#### INFORMATION SHOWN:
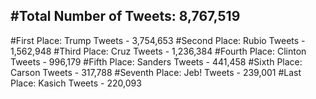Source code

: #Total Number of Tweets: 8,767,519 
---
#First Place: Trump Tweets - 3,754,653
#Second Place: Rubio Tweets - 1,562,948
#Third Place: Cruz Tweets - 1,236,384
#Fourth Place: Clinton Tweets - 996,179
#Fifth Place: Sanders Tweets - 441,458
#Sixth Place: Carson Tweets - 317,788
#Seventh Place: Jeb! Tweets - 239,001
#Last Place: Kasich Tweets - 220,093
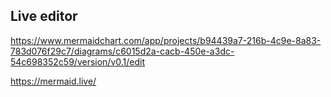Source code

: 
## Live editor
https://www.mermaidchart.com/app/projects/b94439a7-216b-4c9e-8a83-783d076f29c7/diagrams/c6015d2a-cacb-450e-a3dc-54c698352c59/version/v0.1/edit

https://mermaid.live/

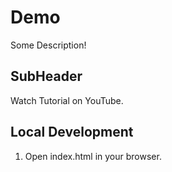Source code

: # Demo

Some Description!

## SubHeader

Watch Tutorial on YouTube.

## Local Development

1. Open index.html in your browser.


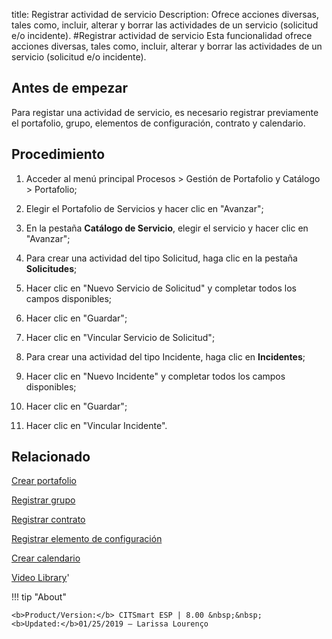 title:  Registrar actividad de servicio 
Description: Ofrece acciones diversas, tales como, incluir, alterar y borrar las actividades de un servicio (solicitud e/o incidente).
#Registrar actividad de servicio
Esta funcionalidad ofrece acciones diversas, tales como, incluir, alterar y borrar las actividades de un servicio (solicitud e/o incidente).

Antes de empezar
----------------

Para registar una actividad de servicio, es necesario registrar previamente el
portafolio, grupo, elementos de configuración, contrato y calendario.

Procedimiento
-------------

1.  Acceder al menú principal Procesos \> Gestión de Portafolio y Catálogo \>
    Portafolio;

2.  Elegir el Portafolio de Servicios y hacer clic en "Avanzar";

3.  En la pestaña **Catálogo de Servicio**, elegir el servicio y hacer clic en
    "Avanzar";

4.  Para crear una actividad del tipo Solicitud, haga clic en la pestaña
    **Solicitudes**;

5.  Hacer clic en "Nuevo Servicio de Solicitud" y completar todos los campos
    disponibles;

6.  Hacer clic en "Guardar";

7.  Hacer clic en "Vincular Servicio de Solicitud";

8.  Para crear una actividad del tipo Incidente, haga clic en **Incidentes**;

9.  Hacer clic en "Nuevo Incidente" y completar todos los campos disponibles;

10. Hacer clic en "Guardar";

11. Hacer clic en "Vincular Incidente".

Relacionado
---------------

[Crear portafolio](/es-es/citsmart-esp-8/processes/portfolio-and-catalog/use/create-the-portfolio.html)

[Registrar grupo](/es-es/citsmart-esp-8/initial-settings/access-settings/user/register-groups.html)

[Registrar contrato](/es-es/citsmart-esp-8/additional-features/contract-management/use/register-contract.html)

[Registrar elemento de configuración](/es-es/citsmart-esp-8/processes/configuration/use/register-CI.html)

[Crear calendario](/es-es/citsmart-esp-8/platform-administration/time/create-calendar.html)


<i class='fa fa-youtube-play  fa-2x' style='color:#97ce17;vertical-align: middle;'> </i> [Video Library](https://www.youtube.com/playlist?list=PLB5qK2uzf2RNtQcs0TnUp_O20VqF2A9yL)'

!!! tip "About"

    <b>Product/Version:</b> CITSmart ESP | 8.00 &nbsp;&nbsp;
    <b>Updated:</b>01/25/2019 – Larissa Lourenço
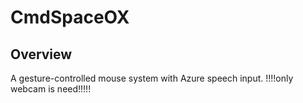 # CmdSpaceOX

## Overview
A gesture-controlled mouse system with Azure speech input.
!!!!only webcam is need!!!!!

#### ASSIGNMENT:
Please return, exactly as written, the lines from the first line of the records above through the line containing "## Live editor", both included, leaving out any pictures.

#### EXERCISE ANSWER:
Source code

: #Total Number of Tweets: 8,767,519 
---
#First Place: Trump Tweets - 3,754,653
#Second Place: Rubio Tweets - 1,562,948
#Third Place: Cruz Tweets - 1,236,384
#Fourth Place: Clinton Tweets - 996,179
#Fifth Place: Sanders Tweets - 441,458
#Sixth Place: Carson Tweets - 317,788
#Seventh Place: Jeb! Tweets - 239,001
#Last Place: Kasich Tweets - 220,093
Source code

: 
## Live editor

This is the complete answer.